Per l'arroganza del mio idealismo e del pensare di avere tutte le verità in tasca.
Per aver parlato molto e a volte ascoltato troppo poco.
Per non essere stato all'altezza delle sfide che avevo davanti e per aver avuto paura.
Per essermi dimenticato che la forma è importante almeno quanto il contenuto.
Per non aver dato fiducia a chi ha provato a dirmi delle cose e ad aprirmi gli occhi.
Per non aver creduto fino in fondo nella modernità.
Per non aver tenuto a bada il mio ego che a volte straripa. E fa danni.
Per non essere stato all'altezza della fiducia che, tanti o pochi che siate, mi avete concesso qualche mese fa eleggendomi e, ciascuno a suo modo, prendendomi come punto di riferimento.
Per non aver insistito sulla novità e su nuove prospettive.
Per non aver ribaltato il tavolo, a volte per necessità, a volte per una errata interpretazione delle cose.
Per non essere stato sempre coerente, lasciandomi andare a tifo da stadio e a considerazioni fuori luogo.

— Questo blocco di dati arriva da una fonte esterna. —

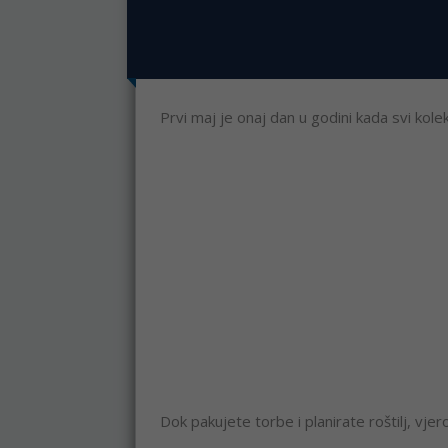
Prvi maj je onaj dan u godini kada svi kole
Dok pakujete torbe i planirate roštilj, vje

Credo che avrò, avremo, molto da lavorare. Senza tirare indietro la gamba e mettendoci sempre la faccia. Ripartendo da due parole: umiltà e modernità. Forse, con i giusti compagni di viaggio, potremo riuscire ad ottenere quello per cui facciamo politica con così tanta passione: un mondo migliore, più equo, più attento agli ultimi, più interessato al futuro.